## To-do item
Please edit the part of the entries that opens with the line containing "# 17. HTML - 인터넷을 여는 열쇠: 서버와 클라이언트" and closes with the line containing "- 공부의 목적 역시도", replacing "사업자" with "제공자" and leaving everything else unchanged. Give back only those lines.

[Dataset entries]
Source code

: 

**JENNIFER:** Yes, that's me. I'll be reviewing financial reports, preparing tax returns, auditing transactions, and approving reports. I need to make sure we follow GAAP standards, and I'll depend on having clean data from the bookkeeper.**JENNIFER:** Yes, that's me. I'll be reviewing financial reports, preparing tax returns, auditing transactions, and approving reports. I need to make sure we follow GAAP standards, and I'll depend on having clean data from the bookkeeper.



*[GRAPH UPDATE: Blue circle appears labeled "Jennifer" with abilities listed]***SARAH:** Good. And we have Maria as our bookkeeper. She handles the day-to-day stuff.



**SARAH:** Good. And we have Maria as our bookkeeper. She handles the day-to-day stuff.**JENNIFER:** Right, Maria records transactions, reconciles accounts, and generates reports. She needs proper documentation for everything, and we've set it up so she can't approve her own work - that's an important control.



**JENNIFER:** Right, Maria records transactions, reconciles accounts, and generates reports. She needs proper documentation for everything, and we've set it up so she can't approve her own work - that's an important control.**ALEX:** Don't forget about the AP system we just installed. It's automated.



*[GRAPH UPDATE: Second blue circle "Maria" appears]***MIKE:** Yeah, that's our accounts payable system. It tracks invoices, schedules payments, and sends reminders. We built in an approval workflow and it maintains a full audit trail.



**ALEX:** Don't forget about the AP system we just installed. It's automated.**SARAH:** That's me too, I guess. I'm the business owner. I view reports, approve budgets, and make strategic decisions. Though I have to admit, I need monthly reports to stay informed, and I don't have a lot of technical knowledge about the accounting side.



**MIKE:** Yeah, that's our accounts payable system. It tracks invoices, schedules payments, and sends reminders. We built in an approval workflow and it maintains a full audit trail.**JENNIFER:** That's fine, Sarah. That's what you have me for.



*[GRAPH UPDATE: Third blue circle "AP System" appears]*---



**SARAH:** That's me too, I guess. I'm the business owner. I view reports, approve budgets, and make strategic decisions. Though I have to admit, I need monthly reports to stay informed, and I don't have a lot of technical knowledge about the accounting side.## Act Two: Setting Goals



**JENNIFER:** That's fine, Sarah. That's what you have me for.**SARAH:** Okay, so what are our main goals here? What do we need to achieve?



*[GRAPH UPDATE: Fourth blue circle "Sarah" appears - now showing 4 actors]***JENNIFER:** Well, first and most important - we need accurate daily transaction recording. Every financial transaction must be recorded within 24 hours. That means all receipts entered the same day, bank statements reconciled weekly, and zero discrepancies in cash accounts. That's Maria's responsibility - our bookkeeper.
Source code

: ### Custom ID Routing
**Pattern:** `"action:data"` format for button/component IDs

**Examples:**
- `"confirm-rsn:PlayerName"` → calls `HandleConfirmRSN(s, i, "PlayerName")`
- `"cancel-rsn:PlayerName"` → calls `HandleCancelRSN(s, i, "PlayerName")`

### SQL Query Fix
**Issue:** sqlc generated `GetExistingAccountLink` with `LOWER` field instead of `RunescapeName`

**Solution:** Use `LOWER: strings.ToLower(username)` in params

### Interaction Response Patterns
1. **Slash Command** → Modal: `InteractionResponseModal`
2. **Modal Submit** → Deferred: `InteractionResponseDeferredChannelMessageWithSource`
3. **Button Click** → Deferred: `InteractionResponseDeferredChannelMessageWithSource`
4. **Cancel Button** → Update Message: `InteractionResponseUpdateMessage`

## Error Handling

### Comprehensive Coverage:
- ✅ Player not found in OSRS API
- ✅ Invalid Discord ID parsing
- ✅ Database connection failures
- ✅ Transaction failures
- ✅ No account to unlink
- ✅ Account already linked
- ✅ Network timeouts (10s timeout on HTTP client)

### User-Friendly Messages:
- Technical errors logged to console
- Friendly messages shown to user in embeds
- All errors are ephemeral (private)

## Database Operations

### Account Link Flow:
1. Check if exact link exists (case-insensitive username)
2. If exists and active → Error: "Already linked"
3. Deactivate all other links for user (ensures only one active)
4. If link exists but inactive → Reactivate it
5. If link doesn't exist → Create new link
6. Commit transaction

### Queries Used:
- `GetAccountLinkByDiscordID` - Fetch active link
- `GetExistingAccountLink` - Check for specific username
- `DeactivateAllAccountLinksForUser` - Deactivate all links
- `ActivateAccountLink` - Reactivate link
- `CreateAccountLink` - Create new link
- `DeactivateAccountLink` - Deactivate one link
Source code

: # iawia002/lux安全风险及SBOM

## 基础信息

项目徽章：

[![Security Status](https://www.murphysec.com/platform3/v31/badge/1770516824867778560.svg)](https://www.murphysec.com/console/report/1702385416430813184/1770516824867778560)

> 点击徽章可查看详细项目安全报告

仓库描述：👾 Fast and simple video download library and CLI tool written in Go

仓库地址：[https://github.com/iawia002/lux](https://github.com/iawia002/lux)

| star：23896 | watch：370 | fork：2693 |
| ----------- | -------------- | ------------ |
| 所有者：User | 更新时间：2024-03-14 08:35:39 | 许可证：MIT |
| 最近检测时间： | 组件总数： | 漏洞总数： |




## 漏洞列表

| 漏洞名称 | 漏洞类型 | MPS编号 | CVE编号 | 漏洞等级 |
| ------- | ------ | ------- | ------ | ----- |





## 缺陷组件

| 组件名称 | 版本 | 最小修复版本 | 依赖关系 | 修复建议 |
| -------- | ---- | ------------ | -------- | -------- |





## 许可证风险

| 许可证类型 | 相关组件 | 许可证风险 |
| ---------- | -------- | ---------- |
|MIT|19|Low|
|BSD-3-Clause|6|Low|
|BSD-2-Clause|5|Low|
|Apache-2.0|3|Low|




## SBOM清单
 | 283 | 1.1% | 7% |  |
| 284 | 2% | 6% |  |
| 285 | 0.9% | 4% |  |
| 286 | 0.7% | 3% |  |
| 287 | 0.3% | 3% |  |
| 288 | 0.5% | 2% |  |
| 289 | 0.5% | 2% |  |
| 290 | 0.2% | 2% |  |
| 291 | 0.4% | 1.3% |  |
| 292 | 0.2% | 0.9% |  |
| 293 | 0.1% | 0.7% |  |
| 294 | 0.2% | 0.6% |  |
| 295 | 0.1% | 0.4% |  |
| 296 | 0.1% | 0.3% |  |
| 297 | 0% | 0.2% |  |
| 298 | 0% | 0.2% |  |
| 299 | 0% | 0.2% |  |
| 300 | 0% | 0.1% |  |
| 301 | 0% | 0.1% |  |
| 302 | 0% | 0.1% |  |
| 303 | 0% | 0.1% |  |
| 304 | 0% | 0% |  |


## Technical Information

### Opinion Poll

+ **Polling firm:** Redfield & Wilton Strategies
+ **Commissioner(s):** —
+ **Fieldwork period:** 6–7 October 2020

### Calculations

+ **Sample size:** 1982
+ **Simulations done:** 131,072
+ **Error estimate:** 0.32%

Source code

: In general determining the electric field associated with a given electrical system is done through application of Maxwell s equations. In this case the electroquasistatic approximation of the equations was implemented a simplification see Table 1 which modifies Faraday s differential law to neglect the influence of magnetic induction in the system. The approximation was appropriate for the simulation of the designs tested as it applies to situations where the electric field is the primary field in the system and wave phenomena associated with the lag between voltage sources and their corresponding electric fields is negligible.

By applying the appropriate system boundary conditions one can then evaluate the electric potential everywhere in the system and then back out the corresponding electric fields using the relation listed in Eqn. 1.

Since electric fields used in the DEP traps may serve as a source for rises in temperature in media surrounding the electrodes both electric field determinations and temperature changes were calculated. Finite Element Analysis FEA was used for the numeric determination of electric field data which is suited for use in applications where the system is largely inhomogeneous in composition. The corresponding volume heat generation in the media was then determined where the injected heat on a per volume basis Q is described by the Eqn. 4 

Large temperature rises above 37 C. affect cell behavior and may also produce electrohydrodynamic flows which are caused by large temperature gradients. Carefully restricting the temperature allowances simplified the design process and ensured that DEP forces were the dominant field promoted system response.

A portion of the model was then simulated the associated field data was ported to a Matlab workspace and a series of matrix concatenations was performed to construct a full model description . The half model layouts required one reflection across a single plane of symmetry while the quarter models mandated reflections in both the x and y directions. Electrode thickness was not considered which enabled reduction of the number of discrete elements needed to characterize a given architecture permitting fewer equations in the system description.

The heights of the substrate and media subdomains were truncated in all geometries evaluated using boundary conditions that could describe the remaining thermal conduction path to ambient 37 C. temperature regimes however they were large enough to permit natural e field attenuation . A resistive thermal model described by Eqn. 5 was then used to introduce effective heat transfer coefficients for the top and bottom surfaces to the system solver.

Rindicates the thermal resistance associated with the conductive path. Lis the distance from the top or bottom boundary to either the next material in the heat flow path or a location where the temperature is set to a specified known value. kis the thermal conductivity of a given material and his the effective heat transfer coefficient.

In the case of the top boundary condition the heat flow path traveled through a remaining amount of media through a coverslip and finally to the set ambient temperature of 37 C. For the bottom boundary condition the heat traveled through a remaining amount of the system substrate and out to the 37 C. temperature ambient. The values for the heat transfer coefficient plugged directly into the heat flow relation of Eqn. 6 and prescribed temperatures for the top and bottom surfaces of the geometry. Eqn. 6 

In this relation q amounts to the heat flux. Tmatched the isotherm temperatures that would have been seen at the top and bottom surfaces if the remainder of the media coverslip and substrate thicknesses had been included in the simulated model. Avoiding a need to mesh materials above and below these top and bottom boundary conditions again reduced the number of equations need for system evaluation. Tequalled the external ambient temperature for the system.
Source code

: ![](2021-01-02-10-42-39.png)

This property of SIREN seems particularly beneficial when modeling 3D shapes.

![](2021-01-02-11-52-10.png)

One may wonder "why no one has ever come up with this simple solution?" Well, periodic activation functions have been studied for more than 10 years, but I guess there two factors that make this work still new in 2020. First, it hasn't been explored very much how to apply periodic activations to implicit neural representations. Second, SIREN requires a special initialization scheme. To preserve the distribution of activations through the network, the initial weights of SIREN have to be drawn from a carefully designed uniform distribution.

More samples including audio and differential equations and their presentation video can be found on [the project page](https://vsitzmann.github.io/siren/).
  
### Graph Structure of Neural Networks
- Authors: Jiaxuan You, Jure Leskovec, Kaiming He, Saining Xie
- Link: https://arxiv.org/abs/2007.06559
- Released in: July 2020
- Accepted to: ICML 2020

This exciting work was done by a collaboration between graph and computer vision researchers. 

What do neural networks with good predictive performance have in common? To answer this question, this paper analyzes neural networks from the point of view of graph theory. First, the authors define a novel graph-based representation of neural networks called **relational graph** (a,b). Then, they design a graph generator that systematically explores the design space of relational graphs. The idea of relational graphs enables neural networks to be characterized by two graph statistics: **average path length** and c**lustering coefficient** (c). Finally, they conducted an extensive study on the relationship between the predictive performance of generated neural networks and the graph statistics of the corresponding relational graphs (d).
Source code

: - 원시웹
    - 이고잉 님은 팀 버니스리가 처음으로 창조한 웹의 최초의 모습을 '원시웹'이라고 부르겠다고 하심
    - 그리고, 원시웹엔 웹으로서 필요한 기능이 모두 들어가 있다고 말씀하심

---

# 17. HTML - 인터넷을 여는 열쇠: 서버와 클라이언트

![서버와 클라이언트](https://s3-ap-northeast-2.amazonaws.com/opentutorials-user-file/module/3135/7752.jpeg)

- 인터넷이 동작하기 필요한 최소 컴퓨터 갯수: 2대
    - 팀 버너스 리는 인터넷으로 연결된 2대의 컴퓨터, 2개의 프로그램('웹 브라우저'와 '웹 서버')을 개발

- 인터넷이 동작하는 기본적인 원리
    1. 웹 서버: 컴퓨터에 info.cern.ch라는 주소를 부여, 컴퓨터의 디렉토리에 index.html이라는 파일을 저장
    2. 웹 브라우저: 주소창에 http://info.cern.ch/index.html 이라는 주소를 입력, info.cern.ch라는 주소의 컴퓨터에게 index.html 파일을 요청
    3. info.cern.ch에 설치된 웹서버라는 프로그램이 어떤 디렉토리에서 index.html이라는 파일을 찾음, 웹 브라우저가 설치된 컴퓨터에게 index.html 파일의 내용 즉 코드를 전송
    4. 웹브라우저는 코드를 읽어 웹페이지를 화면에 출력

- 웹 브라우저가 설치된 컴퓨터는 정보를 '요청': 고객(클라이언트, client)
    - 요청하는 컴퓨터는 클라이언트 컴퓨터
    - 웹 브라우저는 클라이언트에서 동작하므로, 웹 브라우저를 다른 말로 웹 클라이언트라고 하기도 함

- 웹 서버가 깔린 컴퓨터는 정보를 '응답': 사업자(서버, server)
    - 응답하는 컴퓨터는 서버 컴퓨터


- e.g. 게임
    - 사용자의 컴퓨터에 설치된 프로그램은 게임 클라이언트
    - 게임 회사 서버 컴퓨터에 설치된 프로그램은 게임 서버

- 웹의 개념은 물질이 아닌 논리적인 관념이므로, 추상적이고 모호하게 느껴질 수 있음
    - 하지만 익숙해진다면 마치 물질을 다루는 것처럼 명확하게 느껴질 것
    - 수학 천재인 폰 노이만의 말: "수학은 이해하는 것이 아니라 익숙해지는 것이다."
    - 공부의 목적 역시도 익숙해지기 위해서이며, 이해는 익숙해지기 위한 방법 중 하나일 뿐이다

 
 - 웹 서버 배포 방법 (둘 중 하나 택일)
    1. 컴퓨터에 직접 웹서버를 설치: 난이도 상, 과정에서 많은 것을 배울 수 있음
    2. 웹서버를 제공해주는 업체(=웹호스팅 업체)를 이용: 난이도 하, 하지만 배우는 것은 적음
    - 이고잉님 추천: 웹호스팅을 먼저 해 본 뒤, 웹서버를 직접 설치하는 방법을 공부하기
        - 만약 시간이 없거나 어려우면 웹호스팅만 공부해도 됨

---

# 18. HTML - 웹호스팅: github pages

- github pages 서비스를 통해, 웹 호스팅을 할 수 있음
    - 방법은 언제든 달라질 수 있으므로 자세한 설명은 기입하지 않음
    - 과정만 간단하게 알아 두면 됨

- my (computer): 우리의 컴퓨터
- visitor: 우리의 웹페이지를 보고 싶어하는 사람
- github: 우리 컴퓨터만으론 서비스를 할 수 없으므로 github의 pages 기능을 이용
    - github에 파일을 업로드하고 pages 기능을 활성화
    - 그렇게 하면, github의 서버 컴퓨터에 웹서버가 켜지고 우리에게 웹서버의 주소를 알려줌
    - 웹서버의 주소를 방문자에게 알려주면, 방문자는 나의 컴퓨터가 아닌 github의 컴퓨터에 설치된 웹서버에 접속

## Solution to this exercise
# 17. HTML - 인터넷을 여는 열쇠: 서버와 클라이언트

![서버와 클라이언트](https://s3-ap-northeast-2.amazonaws.com/opentutorials-user-file/module/3135/7752.jpeg)

- 인터넷이 동작하기 필요한 최소 컴퓨터 갯수: 2대
    - 팀 버너스 리는 인터넷으로 연결된 2대의 컴퓨터, 2개의 프로그램('웹 브라우저'와 '웹 서버')을 개발

- 인터넷이 동작하는 기본적인 원리
    1. 웹 서버: 컴퓨터에 info.cern.ch라는 주소를 부여, 컴퓨터의 디렉토리에 index.html이라는 파일을 저장
    2. 웹 브라우저: 주소창에 http://info.cern.ch/index.html 이라는 주소를 입력, info.cern.ch라는 주소의 컴퓨터에게 index.html 파일을 요청
    3. info.cern.ch에 설치된 웹서버라는 프로그램이 어떤 디렉토리에서 index.html이라는 파일을 찾음, 웹 브라우저가 설치된 컴퓨터에게 index.html 파일의 내용 즉 코드를 전송
    4. 웹브라우저는 코드를 읽어 웹페이지를 화면에 출력

- 웹 브라우저가 설치된 컴퓨터는 정보를 '요청': 고객(클라이언트, client)
    - 요청하는 컴퓨터는 클라이언트 컴퓨터
    - 웹 브라우저는 클라이언트에서 동작하므로, 웹 브라우저를 다른 말로 웹 클라이언트라고 하기도 함

- 웹 서버가 깔린 컴퓨터는 정보를 '응답': 제공자(서버, server)
    - 응답하는 컴퓨터는 서버 컴퓨터


- e.g. 게임
    - 사용자의 컴퓨터에 설치된 프로그램은 게임 클라이언트
    - 게임 회사 서버 컴퓨터에 설치된 프로그램은 게임 서버

- 웹의 개념은 물질이 아닌 논리적인 관념이므로, 추상적이고 모호하게 느껴질 수 있음
    - 하지만 익숙해진다면 마치 물질을 다루는 것처럼 명확하게 느껴질 것
    - 수학 천재인 폰 노이만의 말: "수학은 이해하는 것이 아니라 익숙해지는 것이다."
    - 공부의 목적 역시도 익숙해지기 위해서이며, 이해는 익숙해지기 위한 방법 중 하나일 뿐이다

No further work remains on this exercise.